Roman

« Le livre de ma mère », d’Albert Cohen

livre mèreQu’ils sont étranges et nombreux, les chemins qui mènent à la littérature ! C’est une chronique radio entendue d’une oreille, parlant d’une pièce de théâtre adaptée d’Albert Cohen, qui m’a donné envie de lire « Le livre de ma mère ».

D’Albert Cohen, je connaissais surtout « Belle du Seigneur » (tiens, d’ailleurs un jour je relirai ce livre).

« Le livre de ma mère », plus qu’un témoignage, est une déclaration d’amour d’un fils à sa mère aujourd’hui décédée. Il se souvient des moments passés ensemble, de ses petites manies, et de cet amour sans limite et sans faille qu’elle avait pour lui.

« Ô mon passé, ma petite enfance, ô chambrette, coussins brodés de petits chats rassurants, vertueuses chromos, conforts et confitures, tisanes, pâtes pectorales, arnica, papillon du gaz dans la cuisine, sirop d’orgeat, antiques dentelles, odeurs, naphtalines, veilleuses de porcelaines, petits baisers du soir […]. Ô mon enfance, gelée de coings, bougies roses, journaux illustrés du jeudi […], petites paix, petits bonheurs, gâteaux de Maman, sourires de Maman, ô tout ce que je n’aurai plus […] »

Au-delà de la touchante déclaration qu’il écrit à sa mère, c’est plus généralement un message que l’auteur adresse à tous les fils, les suppliant de profiter de leur mère pendant qu’elle est encore vivante. Le décès de la mère tant aimée est une prise de conscience de l’absurdité de la vie, et provoque de nombreuses interrogations sur « l’après » et sur Dieu.

« Quelle est cette farce ? Ma mère est née, elle est venue, elle s’est réjouie de son fils, elle s’est réjouie de ses robes, elle a ri, elle a tant espéré, elle s’est donné tant de peine […]. Et tout cela, tout cela, pourquoi ? Pour rien. Pour finir dans un trou. »

Le texte est très fort, très sensible, et chacun peut s’y reconnaître – dans le rôle du fils, ou celui de la mère aimante. Beaucoup de passages sont attendrissants, comme ces anecdotes du quotidien a priori insignifiantes mais qui créent les souvenirs d’une vie (le passage sur le rangement des factures est même assez drôle).

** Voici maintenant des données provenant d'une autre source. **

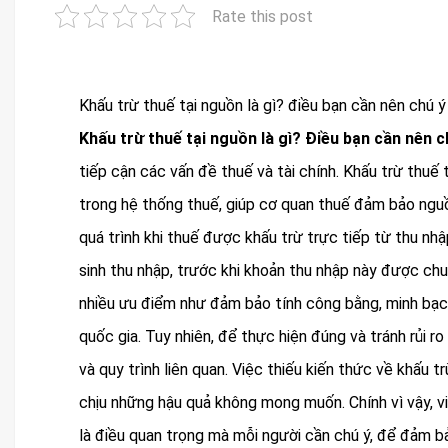
Rate this post
Khấu trừ thuế tại nguồn là gì? điều bạn cần nên chú ý
Khấu trừ thuế tại nguồn là gì? Điều bạn cần nên c
tiếp cận các vấn đề thuế và tài chính. Khấu trừ thuế
trong hệ thống thuế, giúp cơ quan thuế đảm bảo nguồn
quá trình khi thuế được khấu trừ trực tiếp từ thu nh
sinh thu nhập, trước khi khoản thu nhập này được ch
nhiều ưu điểm như đảm bảo tính công bằng, minh bạch 
quốc gia. Tuy nhiên, để thực hiện đúng và tránh rủi ro
và quy trình liên quan. Việc thiếu kiến thức về khấu 
chịu những hậu quả không mong muốn. Chính vì vậy, v
là điều quan trọng mà mỗi người cần chú ý, để đảm b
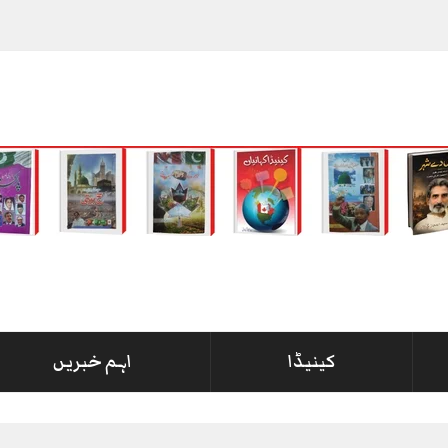
راہ شوکت نواز میر کی گرفتا
_
کینیڈا
اہم خبریں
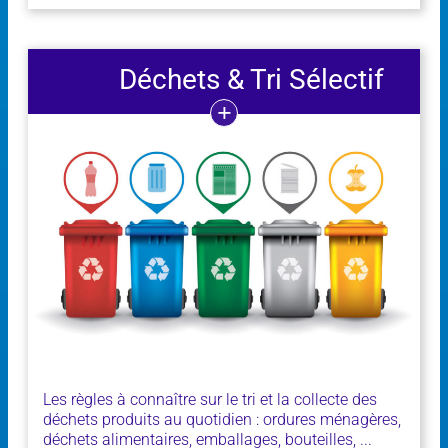
Déchets & Tri Sélectif
Les règles à connaître sur le tri et la collecte des
déchets produits au quotidien : ordures ménagères,
déchets alimentaires, emballages, bouteilles, ...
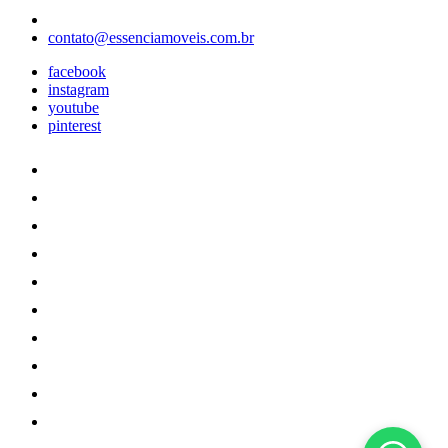
contato@essenciamoveis.com.br
facebook
instagram
youtube
pinterest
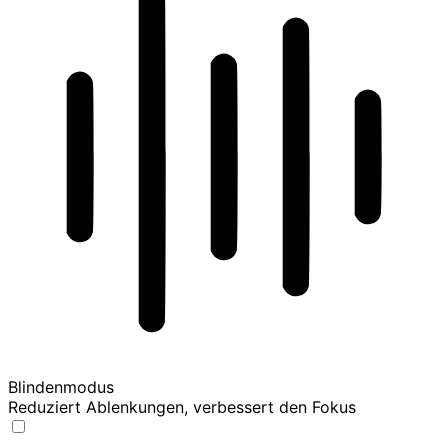
Blindenmodus
Reduziert Ablenkungen, verbessert den Fokus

Je ne crois pas avoir lu avant ce livre une telle déclaration d’amour filial. Si le texte interroge chaque fils (ou disons chaque enfant en général) sur l’affection qu’il porte à sa mère, il surprend aussi par la démesure de la déclaration – à tel point que je me suis demandé plusieurs fois si les mères voulaient susciter après leur mort une telle passion filiale, et un tel désœuvrement fait de souvenirs et de regrets. Elles préfèreraient, peut-être, savoir que leurs fils vivent leur vie joyeusement et tournés vers l’avenir.